*Passage to read:*
Segment Open

As 100 Percent Fed Up noted, the southern Indian state of Kerala reportedly implemented containment zones that went into a “lockdown-like situation” due to a Nipah virus outbreak.

According to health officials, Nipah virus has a fatality rate between 40% and 75%.

The UK Health Security Agency (UKHSA) said it was ‘closely monitoring‘ the situation.

Health Officials on Alert About Pathogen With Up to 75% Fatality Rate

Two individuals in India reportedly died due to the outbreak and authorities tested hundreds more for “potential contacts” for the “brain-damaging virus.”

The containment zones went into a total shutdown similar to the COVID-19 lockdowns.

According to reports, close contacts of the infected individuals are being tracked and in isolation.


India Today reported:

These two deaths occurred at a private hospital in Kozhikode. Four people under treatment are relatives of the second deceased person. Their samples were sent for testing. Two tested positive, including a 9-year-old child and a 24-year-old relative. The 9-year-old child of the deceased is in ventilation at a private hospital.

A high-level meeting was chaired by Kerala Health Minister Veena George to review the situation. Kozhikode has experienced two previous Nipah virus outbreaks, one in 2018 and another in 2021. During the first outbreak in 2018, 23 cases were identified, with 17 people succumbing to this zoonotic virus.

An official from Kerala’s health ministry said that the virus was transmitted to humans through direct contact with the bodily fluids of infected bats, pigs, or other people.

On Wednesday, a lockdown-like situation prevailed in the containment zones after the government issued a fresh set of restrictions to prevent the spread of the virus.

“In areas declared as containment zones, social distancing and the use of masks and sanitisers is mandatory,” the outlet noted.

Could Nipah virus be the next ‘plandemic’ engineered by the global elite?

Are they using the threat of a ‘virus’ with a much higher fatality rate to frighten the world back into lockdowns?

It’s unclear at the moment.


However, we know Nipah virus has been a talking point for globalist institutions in recent years.

The World Economic Forum made a passing mention of Nipah virus in March 2020:

Increases in deforestation spur new outbreaks; loss of tree cover has been rising steadily over the past 17 years, and 31% of outbreaks of new and emerging diseases, such as the Nipah virus, Zika and Ebola, are linked to deforestation.

Gavi, the Vaccine Alliance questioned in March 2021 if Nipah virus was the next pandemic:

Disease: Nipah

Where is it circulating? South-East Asia, with outbreaks in Bangladesh, India, Malaysia and Singapore

Pandemic threat: High. In many South-East Asian countries, the possibilities for the virus to spill over from bats to other animals and to humans are endless. Fruit bats live in trees in close proximity to markets, places of worship, schools and tourist spots. Bat guano is used as fertiliser in fields too, meaning that farmers and agricultural workers are potentially in frequent contact with the virus. In the ‘Nipah belt’ on the Bangladesh-India border, outbreaks happen regularly, and recent research indicates that bats across Bangladesh harbour the virus, suggesting undetected outbreaks could be occurring. Yet the awareness of where Nipah comes from is extremely low, even where outbreaks occur; a survey from Cambodia indicated that 60% of people didn’t know that bats, or flying foxes as they are sometimes called, spread the virus. Still as 60% of the world’s population lives in the region where Nipah originated and deforestation and environmental change continue to bring humans, livestock and wildlife closer, the risk of spill-over events grows. The disease is also so deadly that many governments classify it as a bioterrorism threat and limit the laboratories that are allowed to culture and study it.

Segment Closed

*Task instructions:*
a) Output the section of the Nipah virus article that begins with the words containing "As 100 Percent Fed" and ends with "monitoring‘ the situation.".
b) Pick up the article on the Nipah virus outbreak in Kerala from its final sentence and keep writing.

*Provided material:*

Segment Open

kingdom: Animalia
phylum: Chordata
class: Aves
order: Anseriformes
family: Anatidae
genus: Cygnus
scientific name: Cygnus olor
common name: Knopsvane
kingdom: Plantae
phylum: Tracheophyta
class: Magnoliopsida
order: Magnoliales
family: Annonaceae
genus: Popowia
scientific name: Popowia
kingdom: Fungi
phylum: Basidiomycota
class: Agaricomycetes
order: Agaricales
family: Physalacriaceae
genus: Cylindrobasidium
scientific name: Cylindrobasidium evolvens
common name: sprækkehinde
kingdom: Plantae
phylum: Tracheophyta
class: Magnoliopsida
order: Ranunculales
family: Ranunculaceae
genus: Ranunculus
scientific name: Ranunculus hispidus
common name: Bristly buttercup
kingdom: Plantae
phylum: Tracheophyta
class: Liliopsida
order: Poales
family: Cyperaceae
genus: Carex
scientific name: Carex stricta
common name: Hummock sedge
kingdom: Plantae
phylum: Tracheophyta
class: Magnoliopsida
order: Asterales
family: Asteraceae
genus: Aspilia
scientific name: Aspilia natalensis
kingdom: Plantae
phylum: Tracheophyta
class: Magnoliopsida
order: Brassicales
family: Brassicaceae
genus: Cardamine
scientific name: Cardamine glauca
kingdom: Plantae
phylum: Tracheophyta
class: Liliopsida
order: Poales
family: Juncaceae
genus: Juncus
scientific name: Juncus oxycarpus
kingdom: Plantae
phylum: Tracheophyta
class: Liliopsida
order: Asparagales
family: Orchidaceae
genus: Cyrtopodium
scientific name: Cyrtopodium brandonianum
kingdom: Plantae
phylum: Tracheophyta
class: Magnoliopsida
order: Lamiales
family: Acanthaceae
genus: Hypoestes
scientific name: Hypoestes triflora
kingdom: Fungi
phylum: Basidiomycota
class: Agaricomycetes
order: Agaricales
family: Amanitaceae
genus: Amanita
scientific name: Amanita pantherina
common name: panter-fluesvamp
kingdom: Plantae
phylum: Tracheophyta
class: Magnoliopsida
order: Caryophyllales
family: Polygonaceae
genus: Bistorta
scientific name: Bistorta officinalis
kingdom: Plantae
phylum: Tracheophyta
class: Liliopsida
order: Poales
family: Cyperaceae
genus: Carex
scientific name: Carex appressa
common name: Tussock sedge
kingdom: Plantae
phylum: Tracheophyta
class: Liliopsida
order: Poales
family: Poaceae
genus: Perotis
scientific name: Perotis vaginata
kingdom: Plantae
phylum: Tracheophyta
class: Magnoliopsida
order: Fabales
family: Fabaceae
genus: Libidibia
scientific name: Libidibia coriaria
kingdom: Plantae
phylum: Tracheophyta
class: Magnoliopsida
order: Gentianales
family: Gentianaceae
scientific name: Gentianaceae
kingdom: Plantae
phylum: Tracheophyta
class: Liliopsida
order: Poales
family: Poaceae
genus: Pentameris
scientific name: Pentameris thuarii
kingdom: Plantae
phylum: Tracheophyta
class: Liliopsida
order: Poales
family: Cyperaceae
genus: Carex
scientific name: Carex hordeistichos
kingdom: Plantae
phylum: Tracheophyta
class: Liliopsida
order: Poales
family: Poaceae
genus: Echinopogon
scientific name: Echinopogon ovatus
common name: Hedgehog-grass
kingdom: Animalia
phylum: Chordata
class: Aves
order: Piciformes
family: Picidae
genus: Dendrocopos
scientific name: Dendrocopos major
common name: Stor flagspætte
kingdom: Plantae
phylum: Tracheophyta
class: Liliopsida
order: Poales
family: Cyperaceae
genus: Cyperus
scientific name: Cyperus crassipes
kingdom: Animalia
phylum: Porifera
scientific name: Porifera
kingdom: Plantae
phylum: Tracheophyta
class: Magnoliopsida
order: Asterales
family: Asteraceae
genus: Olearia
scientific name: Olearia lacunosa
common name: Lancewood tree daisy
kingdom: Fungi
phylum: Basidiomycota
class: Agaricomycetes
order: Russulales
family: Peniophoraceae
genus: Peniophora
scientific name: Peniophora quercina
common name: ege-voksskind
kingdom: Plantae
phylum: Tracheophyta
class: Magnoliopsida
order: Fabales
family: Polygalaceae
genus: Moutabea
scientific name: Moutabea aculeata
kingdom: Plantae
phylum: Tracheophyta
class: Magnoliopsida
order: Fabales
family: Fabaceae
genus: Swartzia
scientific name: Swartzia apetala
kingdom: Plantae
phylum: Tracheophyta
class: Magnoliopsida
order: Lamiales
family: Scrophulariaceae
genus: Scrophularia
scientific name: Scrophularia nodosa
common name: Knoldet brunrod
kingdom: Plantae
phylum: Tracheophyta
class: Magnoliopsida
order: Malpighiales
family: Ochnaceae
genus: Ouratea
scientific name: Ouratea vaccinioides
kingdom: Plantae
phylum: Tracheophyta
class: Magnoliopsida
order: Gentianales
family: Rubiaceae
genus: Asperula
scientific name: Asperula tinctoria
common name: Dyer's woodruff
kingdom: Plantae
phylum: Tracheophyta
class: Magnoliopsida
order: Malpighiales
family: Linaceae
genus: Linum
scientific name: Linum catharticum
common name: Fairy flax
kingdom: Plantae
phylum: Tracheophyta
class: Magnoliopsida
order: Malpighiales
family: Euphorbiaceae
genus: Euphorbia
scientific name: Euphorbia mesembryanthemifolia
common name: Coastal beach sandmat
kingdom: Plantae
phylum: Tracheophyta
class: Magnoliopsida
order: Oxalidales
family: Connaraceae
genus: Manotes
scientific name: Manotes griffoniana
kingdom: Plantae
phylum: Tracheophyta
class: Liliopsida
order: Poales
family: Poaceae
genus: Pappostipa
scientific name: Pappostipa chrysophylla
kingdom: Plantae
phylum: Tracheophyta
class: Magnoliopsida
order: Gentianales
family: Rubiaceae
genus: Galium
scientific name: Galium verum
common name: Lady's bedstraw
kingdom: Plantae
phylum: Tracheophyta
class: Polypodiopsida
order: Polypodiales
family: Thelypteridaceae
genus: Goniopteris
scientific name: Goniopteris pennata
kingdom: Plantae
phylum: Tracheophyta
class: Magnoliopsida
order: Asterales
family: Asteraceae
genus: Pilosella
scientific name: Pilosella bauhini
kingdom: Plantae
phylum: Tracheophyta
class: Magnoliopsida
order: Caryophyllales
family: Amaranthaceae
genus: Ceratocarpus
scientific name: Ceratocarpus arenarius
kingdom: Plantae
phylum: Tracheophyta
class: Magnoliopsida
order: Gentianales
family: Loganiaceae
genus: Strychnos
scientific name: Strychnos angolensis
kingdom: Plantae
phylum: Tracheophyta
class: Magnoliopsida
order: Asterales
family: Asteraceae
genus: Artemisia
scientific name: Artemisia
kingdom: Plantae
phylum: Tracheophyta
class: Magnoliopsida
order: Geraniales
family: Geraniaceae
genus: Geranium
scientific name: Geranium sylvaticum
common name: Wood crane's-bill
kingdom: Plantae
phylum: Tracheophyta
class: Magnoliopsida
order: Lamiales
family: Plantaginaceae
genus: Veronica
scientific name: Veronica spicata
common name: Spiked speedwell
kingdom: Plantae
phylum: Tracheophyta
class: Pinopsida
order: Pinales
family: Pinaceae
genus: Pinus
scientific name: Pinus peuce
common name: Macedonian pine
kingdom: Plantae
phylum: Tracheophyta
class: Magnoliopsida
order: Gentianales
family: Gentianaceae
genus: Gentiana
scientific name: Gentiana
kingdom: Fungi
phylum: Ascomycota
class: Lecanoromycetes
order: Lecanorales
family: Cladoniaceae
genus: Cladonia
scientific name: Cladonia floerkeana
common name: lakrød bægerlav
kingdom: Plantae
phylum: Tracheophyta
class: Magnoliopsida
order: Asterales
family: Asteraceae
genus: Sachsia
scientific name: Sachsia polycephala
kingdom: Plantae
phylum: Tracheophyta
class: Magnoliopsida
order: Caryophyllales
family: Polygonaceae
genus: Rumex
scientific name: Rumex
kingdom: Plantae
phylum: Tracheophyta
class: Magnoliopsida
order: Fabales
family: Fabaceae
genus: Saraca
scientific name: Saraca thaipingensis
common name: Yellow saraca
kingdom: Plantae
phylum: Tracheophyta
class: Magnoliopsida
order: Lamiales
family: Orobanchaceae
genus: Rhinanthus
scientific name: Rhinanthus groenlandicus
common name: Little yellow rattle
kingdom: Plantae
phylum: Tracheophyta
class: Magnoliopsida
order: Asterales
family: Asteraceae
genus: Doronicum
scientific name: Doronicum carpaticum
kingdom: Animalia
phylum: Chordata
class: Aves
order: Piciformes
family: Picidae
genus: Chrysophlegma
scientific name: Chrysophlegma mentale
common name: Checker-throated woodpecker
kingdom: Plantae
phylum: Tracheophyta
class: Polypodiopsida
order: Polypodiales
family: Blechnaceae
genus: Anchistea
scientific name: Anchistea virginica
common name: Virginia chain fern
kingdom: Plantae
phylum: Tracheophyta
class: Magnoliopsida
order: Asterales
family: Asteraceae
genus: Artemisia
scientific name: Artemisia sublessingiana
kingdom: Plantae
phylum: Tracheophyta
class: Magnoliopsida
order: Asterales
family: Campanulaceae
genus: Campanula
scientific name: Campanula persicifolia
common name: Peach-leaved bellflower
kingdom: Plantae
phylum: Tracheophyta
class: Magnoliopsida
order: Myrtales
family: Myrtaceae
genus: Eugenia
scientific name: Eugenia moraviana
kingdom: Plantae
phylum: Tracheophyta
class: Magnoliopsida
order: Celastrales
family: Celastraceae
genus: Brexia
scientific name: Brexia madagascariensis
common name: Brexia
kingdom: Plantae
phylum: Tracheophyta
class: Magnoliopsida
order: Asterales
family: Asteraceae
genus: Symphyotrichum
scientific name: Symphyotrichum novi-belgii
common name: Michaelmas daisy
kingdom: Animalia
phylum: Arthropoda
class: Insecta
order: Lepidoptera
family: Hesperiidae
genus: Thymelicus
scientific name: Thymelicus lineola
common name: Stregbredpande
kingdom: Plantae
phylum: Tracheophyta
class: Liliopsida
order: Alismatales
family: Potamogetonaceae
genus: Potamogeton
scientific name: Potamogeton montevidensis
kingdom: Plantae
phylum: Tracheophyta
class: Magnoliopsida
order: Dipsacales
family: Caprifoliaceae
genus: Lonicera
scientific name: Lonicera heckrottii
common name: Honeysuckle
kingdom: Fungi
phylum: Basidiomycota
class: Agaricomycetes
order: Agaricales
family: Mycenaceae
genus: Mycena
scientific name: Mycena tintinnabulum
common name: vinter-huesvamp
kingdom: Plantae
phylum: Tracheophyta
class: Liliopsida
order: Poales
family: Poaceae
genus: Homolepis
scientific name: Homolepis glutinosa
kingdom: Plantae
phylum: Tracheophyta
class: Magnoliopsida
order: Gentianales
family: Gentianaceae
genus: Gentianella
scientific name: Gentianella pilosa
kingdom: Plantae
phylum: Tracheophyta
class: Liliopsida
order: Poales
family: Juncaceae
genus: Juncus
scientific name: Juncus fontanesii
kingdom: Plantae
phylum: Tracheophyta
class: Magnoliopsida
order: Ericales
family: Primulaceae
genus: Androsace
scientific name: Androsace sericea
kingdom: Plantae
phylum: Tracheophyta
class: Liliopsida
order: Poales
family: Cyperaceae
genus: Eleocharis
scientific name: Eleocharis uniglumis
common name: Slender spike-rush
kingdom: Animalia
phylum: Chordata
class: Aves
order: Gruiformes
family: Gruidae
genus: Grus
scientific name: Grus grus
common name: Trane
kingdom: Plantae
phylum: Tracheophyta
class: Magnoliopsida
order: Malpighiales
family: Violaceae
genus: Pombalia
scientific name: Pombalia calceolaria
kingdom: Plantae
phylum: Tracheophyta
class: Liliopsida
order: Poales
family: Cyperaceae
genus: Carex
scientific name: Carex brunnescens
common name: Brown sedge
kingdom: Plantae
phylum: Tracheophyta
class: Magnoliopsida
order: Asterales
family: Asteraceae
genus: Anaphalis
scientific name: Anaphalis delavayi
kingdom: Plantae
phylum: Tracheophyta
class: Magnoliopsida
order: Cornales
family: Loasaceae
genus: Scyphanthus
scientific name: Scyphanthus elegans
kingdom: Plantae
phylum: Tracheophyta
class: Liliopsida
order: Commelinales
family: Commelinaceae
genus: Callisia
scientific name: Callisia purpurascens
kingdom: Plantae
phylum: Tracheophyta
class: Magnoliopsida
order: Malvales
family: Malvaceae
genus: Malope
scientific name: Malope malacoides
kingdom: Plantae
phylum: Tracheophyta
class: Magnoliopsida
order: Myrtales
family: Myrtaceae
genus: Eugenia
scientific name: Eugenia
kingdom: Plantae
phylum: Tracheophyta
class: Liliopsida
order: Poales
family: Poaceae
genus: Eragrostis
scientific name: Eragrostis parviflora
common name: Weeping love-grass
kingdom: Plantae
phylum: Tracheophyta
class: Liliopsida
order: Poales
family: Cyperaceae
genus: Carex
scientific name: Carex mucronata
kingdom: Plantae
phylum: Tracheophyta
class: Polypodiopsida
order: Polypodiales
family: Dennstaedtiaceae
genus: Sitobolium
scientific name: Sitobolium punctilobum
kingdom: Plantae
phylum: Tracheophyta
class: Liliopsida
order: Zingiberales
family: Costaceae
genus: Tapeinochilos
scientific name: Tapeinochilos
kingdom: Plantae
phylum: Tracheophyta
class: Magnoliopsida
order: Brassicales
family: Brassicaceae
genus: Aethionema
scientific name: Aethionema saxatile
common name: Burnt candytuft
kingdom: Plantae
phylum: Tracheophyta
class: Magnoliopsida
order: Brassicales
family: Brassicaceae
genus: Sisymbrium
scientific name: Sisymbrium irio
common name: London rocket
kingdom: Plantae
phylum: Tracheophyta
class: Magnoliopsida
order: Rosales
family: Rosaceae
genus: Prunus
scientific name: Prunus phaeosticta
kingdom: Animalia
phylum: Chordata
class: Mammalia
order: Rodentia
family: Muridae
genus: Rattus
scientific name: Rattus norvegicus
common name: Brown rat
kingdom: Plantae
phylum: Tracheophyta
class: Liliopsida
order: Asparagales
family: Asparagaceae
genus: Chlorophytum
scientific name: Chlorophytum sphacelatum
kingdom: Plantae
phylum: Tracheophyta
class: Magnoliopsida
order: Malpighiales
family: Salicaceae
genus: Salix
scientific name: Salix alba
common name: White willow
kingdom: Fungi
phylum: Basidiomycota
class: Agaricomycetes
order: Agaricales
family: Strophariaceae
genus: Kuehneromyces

Segment Closed

*Task-by-task answers:*
a)
As 100 Percent Fed Up noted, the southern Indian state of Kerala reportedly implemented containment zones that went into a “lockdown-like situation” due to a Nipah virus outbreak.

According to health officials, Nipah virus has a fatality rate between 40% and 75%.

The UK Health Security Agency (UKHSA) said it was ‘closely monitoring‘ the situation.

b)
How is it spread? The Nipah virus lives among the Pteropodidae family of fruit bats. It can spread to humans, often through eating or drinking products contaminated by fruit bat droppings. For instance, the bats occupy date trees and consumption of date products can lead to infection. It also easily infects a wide variety of animals – an outbreak in farmers in Malaysia in 1998 originated in pigs, who had previously been infected by bats. The disease can also spread from human to human, and the theory is that the virus can travel in respiratory secretions and saliva, such as that expelled by coughing. Most infections seem to have come from infected patients who had breathing problems, which supports this theory.

Case fatality rate: Between 40% and 75%.

Incubation period: On average 5-14 days, but in some extreme cases up to 45 days, which can mean a lot of time for an infected person to unknowingly infect others.

Symptoms: The virus can cause acute respiratory infection and encephalitis (inflammation of the brain) that can lead to a coma or death. Symptoms include fever, headaches, myalgia (muscle pain), vomiting and sore throat. This can be followed by dizziness, drowsiness and altered consciousness. One in five people who survive can develop seizure disorders and experience personality changes.

Diagnosis: The main tests used are real-time polymerase chain reaction (RT-PCR) from bodily fluids and antibody detection via enzyme-linked immunosorbent assay (ELISA). Other tests used include PCR, and virus isolation by cell culture. These tests are often not well suited for use in remote and rural settings, where most outbreaks occur and where containment capabilities are lacking.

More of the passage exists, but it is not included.